The economic news this week may have people wondering whether they have gone through the Looking Glass into Wonderland. The Bureau of Economic Analysis issued its advance estimate of first-quarter growth in 2014, which barely made it into the black with an annualized GDP growth rate of 0.1 percent. Even that terrible result – the worst quarter since 2012, and tied for second-worst since the start of the technical recovery in June 2009 – would have been worse without an explosion of health-care spending as Obamacare enters its first year of implementation.
Not since 1980 has the American economy seen such a rapid expansion of health-care spending. It rose at an annualized rate of 9.9 percent, far outstripping inflation and standing in stark contrast to other components of the BEA report. Exports fell 7.6 percent, and demand for imports declined by 1.4 percent. Consumer consumption rose 3.0 percent, but that came in part from the high rate of health-care spending.
Related: Obamacare Boosted Health Care Spending—And GDP
The US had seen a drift downward in health-care spending, but the trend began to reverse as Obamacare first officially launched in October. In the fourth quarter of 2013, health-care spending rose 5.6 percent, far above the 2.6 percent growth rate of the economy, to which it significantly contributed. Without the spending on health care in 2014 Q1, annualized GDP would have dropped to a recessionary -1.0 percent, according to economist Ian Shepherdson.
It didn’t take long for supporters of the Affordable Care Act to change their tune on the benefits of increased health-care spending. Think Progress’ Igor Volsky wrote, “All of this was fully expected,” and that the spending just reflected the fact that more Americans “are finally getting insurance and are using their care.”

**Exercise 1:** Using the article on first-quarter growth, mark each statement yes or no and quote the words that decide it: (a) Exports fell 7.6 percent. (b) In the fourth quarter of 2013, health-care spending rose 2.6 percent. (c) Ian Shepherdson estimated that, without health-care spending, annualized GDP in 2014 Q1 would have been -1.0 percent.
**Exercise 2:** In the rows, copy the stretch from the line containing "right ankle: (326, 326, -21)" through the line containing "right wrist: (445, 167, 11)", both included, character for character.
The article above and the rows below are unrelated material.

**Data supplied:**
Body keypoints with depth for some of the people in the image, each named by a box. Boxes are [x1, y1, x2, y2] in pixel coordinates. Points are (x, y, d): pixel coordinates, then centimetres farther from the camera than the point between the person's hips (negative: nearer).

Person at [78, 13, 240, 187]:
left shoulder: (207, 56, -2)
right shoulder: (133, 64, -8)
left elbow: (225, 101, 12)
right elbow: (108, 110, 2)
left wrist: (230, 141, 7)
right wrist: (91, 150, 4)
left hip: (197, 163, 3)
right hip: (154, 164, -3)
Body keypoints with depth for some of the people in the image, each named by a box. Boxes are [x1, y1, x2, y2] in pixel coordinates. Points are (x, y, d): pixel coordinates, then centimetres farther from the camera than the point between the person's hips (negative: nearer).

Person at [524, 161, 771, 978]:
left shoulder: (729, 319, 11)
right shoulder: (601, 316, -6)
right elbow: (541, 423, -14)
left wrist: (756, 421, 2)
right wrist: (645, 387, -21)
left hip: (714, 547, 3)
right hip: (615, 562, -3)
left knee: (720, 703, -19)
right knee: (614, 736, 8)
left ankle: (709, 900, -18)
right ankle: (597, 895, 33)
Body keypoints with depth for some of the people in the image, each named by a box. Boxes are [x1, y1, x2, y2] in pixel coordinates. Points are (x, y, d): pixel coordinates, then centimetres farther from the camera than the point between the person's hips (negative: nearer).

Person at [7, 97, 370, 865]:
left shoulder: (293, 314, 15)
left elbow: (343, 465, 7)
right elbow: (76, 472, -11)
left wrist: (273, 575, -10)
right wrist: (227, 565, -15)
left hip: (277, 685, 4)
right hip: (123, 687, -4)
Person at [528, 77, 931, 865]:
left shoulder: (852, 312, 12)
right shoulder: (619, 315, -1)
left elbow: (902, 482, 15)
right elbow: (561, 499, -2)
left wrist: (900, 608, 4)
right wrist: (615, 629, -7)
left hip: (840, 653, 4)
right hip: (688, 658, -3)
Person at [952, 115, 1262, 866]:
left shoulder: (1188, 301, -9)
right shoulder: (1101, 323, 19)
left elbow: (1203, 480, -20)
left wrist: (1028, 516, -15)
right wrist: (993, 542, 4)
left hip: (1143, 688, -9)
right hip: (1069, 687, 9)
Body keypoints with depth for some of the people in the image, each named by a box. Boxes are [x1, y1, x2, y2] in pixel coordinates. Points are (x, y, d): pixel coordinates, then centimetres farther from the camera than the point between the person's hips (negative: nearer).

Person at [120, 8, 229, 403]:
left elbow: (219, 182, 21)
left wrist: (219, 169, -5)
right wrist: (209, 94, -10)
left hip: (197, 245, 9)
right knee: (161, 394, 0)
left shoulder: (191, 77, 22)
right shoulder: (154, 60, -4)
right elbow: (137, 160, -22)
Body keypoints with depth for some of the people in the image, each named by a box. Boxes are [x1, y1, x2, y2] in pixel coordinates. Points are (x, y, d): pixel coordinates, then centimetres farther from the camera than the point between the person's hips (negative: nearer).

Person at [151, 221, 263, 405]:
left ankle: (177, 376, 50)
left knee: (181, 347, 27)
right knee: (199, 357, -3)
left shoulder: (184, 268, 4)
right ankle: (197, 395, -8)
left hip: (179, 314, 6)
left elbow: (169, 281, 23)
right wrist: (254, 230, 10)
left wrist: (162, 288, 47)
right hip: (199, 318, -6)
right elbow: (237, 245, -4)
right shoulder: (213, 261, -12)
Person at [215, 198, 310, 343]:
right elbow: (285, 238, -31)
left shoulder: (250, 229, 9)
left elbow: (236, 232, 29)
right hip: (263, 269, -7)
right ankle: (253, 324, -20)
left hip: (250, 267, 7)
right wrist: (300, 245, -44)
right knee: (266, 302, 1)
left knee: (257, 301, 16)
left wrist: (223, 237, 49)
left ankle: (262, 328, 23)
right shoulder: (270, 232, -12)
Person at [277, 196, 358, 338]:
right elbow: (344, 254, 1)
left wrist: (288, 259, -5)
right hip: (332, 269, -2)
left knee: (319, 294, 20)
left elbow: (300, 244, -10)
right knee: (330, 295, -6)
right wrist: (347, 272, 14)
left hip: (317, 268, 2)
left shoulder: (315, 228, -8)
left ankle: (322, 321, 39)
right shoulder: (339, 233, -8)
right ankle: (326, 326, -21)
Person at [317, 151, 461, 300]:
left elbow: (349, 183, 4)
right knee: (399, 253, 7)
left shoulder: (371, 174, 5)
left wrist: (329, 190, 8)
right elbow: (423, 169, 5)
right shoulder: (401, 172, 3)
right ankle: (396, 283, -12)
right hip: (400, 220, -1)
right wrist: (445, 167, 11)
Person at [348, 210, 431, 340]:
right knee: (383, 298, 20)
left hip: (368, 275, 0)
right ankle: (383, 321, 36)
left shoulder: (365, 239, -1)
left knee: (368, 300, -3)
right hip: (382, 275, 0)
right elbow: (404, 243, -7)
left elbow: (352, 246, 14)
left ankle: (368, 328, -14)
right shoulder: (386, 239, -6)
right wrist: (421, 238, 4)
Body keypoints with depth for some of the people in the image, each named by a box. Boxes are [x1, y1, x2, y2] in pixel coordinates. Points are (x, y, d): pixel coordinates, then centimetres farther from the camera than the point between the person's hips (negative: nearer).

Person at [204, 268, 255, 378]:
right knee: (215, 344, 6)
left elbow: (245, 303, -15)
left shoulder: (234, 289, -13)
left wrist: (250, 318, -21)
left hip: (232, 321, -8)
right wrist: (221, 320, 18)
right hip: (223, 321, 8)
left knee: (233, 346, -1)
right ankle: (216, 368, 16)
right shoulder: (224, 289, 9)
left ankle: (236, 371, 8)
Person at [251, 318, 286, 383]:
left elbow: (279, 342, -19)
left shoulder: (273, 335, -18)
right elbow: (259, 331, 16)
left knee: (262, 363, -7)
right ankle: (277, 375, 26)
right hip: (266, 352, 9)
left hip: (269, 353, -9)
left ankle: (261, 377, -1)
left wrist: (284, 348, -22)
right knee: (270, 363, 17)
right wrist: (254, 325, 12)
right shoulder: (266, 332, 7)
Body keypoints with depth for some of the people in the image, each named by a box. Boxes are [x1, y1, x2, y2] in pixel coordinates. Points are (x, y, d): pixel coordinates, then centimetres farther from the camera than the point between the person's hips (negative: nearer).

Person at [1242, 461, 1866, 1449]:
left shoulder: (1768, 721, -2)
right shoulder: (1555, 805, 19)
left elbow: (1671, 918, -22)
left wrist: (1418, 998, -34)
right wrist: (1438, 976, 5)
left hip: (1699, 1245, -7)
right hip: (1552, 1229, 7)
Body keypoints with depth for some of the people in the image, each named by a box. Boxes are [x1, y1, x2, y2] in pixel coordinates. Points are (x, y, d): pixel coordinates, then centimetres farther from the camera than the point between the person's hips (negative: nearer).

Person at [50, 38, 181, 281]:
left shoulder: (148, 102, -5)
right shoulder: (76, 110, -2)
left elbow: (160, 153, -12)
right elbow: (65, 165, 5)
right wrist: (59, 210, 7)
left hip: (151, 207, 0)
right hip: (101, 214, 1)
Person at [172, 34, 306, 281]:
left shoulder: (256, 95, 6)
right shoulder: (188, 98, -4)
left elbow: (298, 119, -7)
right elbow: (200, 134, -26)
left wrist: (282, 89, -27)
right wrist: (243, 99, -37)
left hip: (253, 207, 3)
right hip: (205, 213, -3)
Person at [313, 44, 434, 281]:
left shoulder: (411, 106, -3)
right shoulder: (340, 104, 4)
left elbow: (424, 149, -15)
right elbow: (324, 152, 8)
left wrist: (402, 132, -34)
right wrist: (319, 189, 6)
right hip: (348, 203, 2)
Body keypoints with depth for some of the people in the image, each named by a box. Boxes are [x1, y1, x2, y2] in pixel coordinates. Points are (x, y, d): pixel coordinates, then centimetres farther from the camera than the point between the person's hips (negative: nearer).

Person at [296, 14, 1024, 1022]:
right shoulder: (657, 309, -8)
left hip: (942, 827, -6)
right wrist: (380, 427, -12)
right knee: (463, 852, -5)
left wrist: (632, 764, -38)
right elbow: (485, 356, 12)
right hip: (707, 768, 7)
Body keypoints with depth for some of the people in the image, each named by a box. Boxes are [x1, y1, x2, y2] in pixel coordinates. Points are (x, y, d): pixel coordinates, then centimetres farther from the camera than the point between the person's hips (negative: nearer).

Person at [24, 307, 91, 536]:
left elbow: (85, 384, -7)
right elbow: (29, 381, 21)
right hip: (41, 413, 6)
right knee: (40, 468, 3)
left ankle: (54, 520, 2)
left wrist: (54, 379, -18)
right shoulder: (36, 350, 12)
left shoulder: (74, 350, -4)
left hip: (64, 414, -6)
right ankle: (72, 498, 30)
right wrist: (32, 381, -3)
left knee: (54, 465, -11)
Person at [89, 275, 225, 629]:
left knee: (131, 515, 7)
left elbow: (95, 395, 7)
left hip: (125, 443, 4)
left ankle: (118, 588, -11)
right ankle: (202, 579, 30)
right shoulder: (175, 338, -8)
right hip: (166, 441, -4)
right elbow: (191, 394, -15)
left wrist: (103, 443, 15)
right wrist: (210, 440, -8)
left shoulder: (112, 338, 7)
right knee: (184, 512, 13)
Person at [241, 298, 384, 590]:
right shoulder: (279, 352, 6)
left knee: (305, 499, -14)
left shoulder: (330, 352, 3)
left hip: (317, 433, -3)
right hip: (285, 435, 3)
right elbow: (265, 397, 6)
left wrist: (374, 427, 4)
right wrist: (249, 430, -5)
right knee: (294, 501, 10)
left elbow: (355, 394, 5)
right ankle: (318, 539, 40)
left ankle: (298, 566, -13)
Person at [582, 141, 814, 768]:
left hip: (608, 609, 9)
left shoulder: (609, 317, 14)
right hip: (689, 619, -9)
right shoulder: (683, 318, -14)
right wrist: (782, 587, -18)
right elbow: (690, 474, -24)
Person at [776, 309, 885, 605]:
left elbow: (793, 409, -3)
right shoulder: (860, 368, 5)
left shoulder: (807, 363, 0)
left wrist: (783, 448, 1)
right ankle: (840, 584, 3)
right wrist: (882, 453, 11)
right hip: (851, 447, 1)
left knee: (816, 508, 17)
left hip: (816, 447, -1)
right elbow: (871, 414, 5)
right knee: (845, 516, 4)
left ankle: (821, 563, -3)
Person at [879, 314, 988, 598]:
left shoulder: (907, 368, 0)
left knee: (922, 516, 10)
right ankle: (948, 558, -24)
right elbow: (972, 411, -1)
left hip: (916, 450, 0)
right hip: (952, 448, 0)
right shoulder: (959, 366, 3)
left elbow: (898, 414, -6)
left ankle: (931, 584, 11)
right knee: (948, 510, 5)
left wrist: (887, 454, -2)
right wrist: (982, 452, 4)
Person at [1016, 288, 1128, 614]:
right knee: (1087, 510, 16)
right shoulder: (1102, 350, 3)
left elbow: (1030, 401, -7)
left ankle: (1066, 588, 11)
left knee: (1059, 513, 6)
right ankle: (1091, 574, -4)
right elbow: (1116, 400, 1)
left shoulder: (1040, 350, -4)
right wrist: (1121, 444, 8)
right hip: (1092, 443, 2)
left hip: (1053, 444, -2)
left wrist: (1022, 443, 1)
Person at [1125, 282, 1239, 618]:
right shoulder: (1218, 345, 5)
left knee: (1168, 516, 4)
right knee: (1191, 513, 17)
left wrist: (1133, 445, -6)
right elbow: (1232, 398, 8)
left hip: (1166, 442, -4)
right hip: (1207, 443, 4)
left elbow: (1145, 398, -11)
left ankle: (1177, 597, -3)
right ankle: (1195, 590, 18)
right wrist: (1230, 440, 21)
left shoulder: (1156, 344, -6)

**Worked solution 1:**
(a) Yes: "Exports fell 7.6 percent"
(b) No: "health-care spending rose 5.6 percent, far above the 2.6 percent growth rate of the economy"
(c) Yes: "annualized GDP would have dropped to a recessionary -1.0 percent, according to economist Ian Shepherdson"

**Worked solution 2:**
right ankle: (326, 326, -21)
Person at [317, 151, 461, 300]:
left elbow: (349, 183, 4)
right knee: (399, 253, 7)
left shoulder: (371, 174, 5)
left wrist: (329, 190, 8)
right elbow: (423, 169, 5)
right shoulder: (401, 172, 3)
right ankle: (396, 283, -12)
right hip: (400, 220, -1)
right wrist: (445, 167, 11)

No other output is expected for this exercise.